Designers stress that when planning a lobby for a building or reimagining an existing one, it doesn’t have to lock you in for life. It’s important to build in flexibility to a design so you can try some things out and see how they work. Doesn’t work as you thought? Just change it up and try something new. “In the end, these things are really an experimentation,” Zaborski said. Short-term pop-ups can be easily tested out within a lobby space. At 200 Park, the Brooklyn-based, woman-founded beer company Talea has a temporary spot in the building’s lobby while restaurant tenants in nearby spaces are turning over. It’s also to create a “fresher, new atmosphere” around the building. Grab-and-go coffee carts are also brought in on a regular basis featuring different brands. “It’s a very playful time right now,” MdeAS’s Zaborski said. “Ownership groups are willing to take calculated risks of creating these experiences on the ground floor.”

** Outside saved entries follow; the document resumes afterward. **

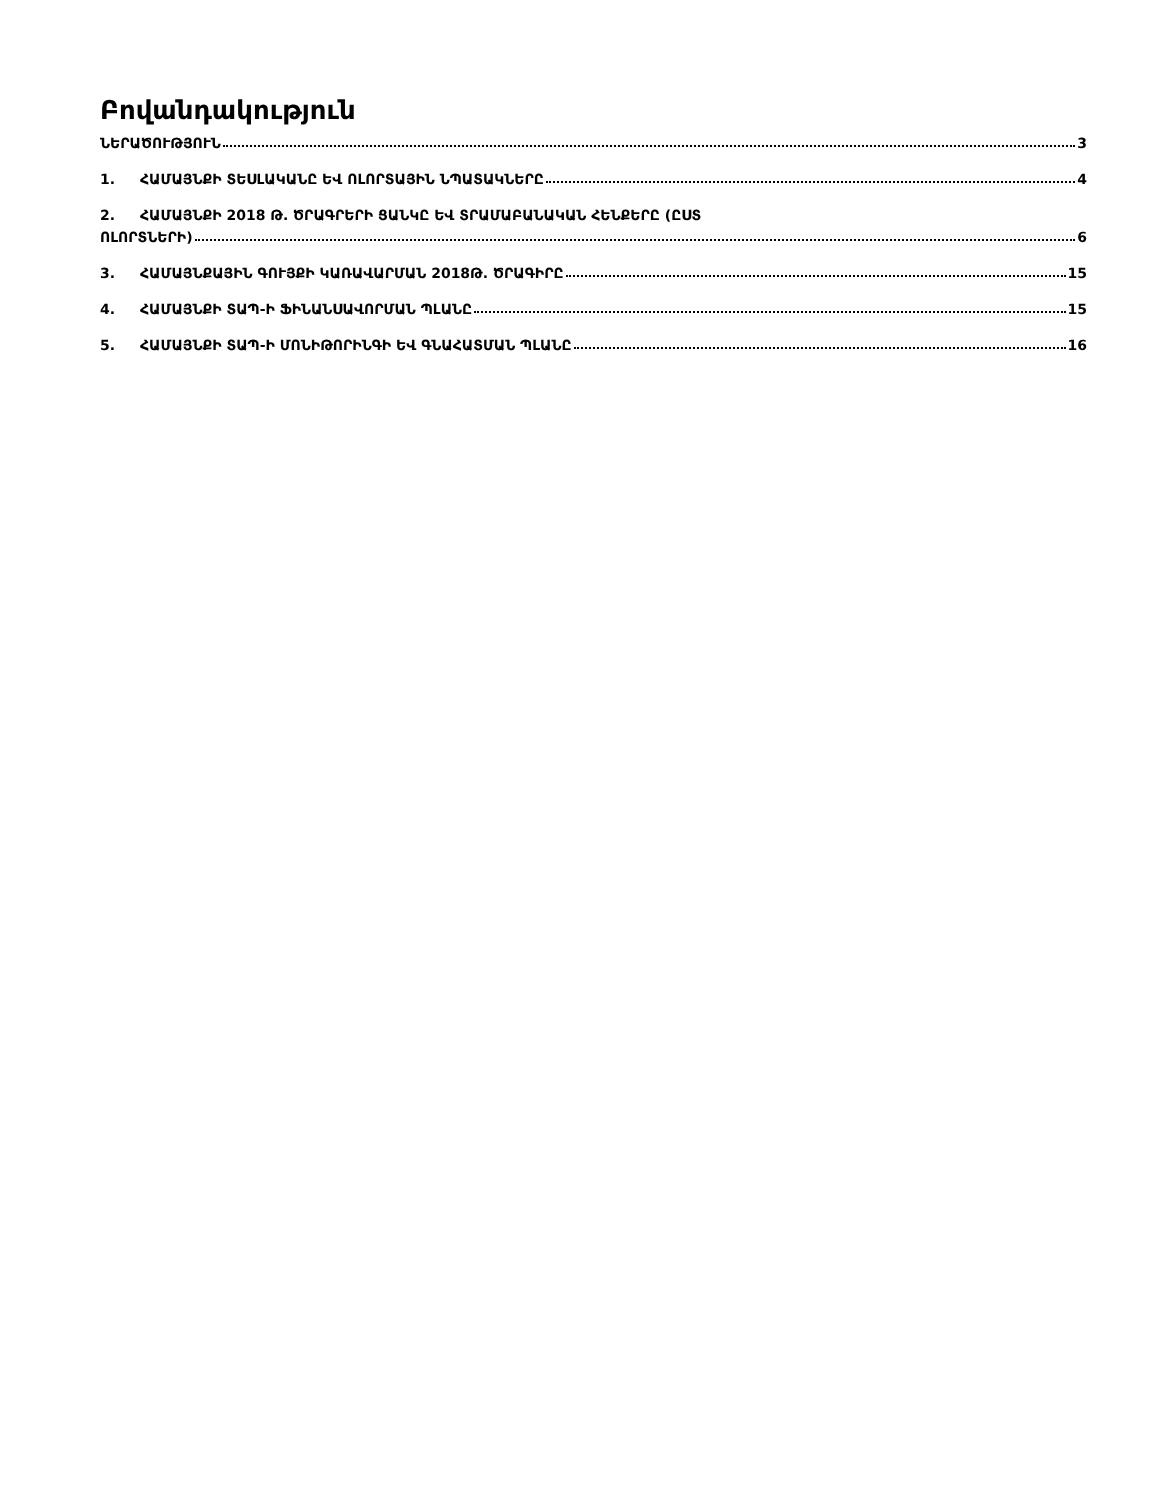Բովանդակություն
ՆԵՐԱԾՈՒԹՅՈՒՆ 3
1. ՀԱՄԱՅՆՔԻ ՏԵՍԼԱԿԱՆԸ ԵՎ ՈԼՈՐՏԱՅԻՆ ՆՊԱՏԱԿՆԵՐԸ 4
2. ՀԱՄԱՅՆՔԻ 2018 Թ. ԾՐԱԳՐԵՐԻ ՑԱՆԿԸ ԵՎ ՏՐԱՄԱԲԱՆԱԿԱՆ ՀԵՆՔԵՐԸ (ԸՍՏ
ՈԼՈՐՏՆԵՐԻ) 6
3. ՀԱՄԱՅՆՔԱՅԻՆ ԳՈՒՅՔԻ ԿԱՌԱՎԱՐՄԱՆ 2018Թ. ԾՐԱԳԻՐԸ 15
4. ՀԱՄԱՅՆՔԻ ՏԱՊ-Ի ՖԻՆԱՆՍԱՎՈՐՄԱՆ ՊԼԱՆԸ 15
5. ՀԱՄԱՅՆՔԻ ՏԱՊ-Ի ՄՈՆԻԹՈՐԻՆԳԻ ԵՎ ԳՆԱՀԱՏՄԱՆ ՊԼԱՆԸ 16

These days, upgrading office amenities is almost a requirement in order to stay competitive, and lobby redesign is an important part of an overall repositioning plan. Activating unused spaces, bringing in fresh food and beverage uses, and cultivating more of a hospitality-like vibe to entrance areas are all part of a new wave of renovations happening at the moment. As owners are learning, experimentation is the name of the game. Factoring in a certain amount of flexibility to figure out what works and what doesn’t can help office building owners and developers find the right groove.